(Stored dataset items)
__________

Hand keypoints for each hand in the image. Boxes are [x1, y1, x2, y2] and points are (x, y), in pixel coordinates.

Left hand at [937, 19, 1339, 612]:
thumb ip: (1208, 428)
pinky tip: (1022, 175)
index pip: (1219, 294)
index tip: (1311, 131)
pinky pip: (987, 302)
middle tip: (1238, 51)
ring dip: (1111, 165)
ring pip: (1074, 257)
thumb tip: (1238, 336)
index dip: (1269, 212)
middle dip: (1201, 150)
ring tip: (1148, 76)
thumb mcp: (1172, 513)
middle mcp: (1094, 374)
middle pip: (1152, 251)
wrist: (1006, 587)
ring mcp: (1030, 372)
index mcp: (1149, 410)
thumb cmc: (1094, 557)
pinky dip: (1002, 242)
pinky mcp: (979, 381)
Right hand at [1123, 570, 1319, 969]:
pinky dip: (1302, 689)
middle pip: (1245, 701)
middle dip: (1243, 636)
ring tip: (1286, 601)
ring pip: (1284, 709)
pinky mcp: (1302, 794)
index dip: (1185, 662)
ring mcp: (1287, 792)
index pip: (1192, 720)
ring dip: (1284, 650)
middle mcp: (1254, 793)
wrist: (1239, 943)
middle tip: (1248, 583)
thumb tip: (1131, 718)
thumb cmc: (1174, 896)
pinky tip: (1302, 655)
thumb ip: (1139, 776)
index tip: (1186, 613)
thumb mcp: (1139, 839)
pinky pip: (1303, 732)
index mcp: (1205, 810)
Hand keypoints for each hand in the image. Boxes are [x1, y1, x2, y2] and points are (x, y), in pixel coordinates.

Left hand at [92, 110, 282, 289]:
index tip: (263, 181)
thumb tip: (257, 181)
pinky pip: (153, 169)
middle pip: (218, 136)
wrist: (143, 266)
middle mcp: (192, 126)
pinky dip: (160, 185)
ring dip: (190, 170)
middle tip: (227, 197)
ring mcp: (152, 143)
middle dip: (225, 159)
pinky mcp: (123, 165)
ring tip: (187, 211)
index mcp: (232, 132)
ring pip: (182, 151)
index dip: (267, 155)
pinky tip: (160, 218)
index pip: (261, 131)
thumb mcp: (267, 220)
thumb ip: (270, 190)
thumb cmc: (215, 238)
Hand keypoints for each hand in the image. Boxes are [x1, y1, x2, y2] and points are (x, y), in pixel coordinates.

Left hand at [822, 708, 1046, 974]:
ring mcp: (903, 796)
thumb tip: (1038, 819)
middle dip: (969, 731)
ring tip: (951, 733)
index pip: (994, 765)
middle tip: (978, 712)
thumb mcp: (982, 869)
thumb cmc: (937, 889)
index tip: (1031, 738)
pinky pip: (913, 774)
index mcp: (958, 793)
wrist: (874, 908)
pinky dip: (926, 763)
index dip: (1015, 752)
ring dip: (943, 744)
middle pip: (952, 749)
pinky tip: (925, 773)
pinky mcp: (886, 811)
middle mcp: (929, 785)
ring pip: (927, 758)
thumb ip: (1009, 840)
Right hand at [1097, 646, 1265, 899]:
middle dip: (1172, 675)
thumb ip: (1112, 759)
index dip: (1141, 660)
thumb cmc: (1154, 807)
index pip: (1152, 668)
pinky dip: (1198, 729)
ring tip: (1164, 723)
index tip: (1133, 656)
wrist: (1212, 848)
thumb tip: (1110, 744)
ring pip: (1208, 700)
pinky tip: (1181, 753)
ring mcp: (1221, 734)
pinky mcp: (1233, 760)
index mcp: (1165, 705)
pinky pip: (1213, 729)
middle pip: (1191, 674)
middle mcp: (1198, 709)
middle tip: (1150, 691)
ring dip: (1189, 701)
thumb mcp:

__________

TASK DETAILS:
Give all of the entries again, word for word.

TASK OUTPUT:
Hand keypoints for each hand in the image. Boxes are [x1, y1, x2, y2] and points are (x, y), in pixel coordinates.

Left hand at [937, 19, 1339, 612]:
thumb ip: (1208, 428)
pinky tip: (1022, 175)
index pip: (1219, 294)
index tip: (1311, 131)
pinky pip: (987, 302)
middle tip: (1238, 51)
ring dip: (1111, 165)
ring pip: (1074, 257)
thumb tip: (1238, 336)
index dip: (1269, 212)
middle dip: (1201, 150)
ring tip: (1148, 76)
thumb mcp: (1172, 513)
middle mcp: (1094, 374)
middle pip: (1152, 251)
wrist: (1006, 587)
ring mcp: (1030, 372)
index mcp: (1149, 410)
thumb cmc: (1094, 557)
pinky dip: (1002, 242)
pinky mcp: (979, 381)
Right hand at [1123, 570, 1319, 969]:
pinky dip: (1302, 689)
middle pip: (1245, 701)
middle dip: (1243, 636)
ring tip: (1286, 601)
ring pip: (1284, 709)
pinky mcp: (1302, 794)
index dip: (1185, 662)
ring mcp: (1287, 792)
index pip: (1192, 720)
ring dip: (1284, 650)
middle mcp: (1254, 793)
wrist: (1239, 943)
middle tip: (1248, 583)
thumb tip: (1131, 718)
thumb cmc: (1174, 896)
pinky tip: (1302, 655)
thumb ip: (1139, 776)
index tip: (1186, 613)
thumb mcp: (1139, 839)
pinky pip: (1303, 732)
index mcp: (1205, 810)
Hand keypoints for each hand in the image. Boxes are [x1, y1, x2, y2] and points are (x, y), in pixel coordinates.

Left hand at [92, 110, 282, 289]:
index tip: (263, 181)
thumb tip: (257, 181)
pinky pip: (153, 169)
middle pip: (218, 136)
wrist: (143, 266)
middle mcp: (192, 126)
pinky dip: (160, 185)
ring dip: (190, 170)
middle tip: (227, 197)
ring mcp: (152, 143)
middle dip: (225, 159)
pinky mcp: (123, 165)
ring tip: (187, 211)
index mcp: (232, 132)
ring pip: (182, 151)
index dip: (267, 155)
pinky tip: (160, 218)
index pip: (261, 131)
thumb mcp: (267, 220)
thumb ip: (270, 190)
thumb cmc: (215, 238)
Hand keypoints for each hand in the image. Boxes are [x1, y1, x2, y2] and points are (x, y), in pixel coordinates.

Left hand at [822, 708, 1046, 974]:
ring mcp: (903, 796)
thumb tip: (1038, 819)
middle dip: (969, 731)
ring tip: (951, 733)
index pip: (994, 765)
middle tip: (978, 712)
thumb mcp: (982, 869)
thumb cmc: (937, 889)
index tip: (1031, 738)
pinky pip: (913, 774)
index mcp: (958, 793)
wrist: (874, 908)
pinky dip: (926, 763)
index dip: (1015, 752)
ring dip: (943, 744)
middle pip: (952, 749)
pinky tip: (925, 773)
pinky mcp: (886, 811)
middle mcp: (929, 785)
ring pip: (927, 758)
thumb ip: (1009, 840)
Right hand at [1097, 646, 1265, 899]:
middle dip: (1172, 675)
thumb ip: (1112, 759)
index dip: (1141, 660)
thumb cmc: (1154, 807)
index pip: (1152, 668)
pinky dip: (1198, 729)
ring tip: (1164, 723)
index tip: (1133, 656)
wrist: (1212, 848)
thumb tip: (1110, 744)
ring pip: (1208, 700)
pinky tip: (1181, 753)
ring mcp: (1221, 734)
pinky mcp: (1233, 760)
index mcp: (1165, 705)
pinky pip: (1213, 729)
middle pip: (1191, 674)
middle mcp: (1198, 709)
middle tip: (1150, 691)
ring dip: (1189, 701)
thumb mcp:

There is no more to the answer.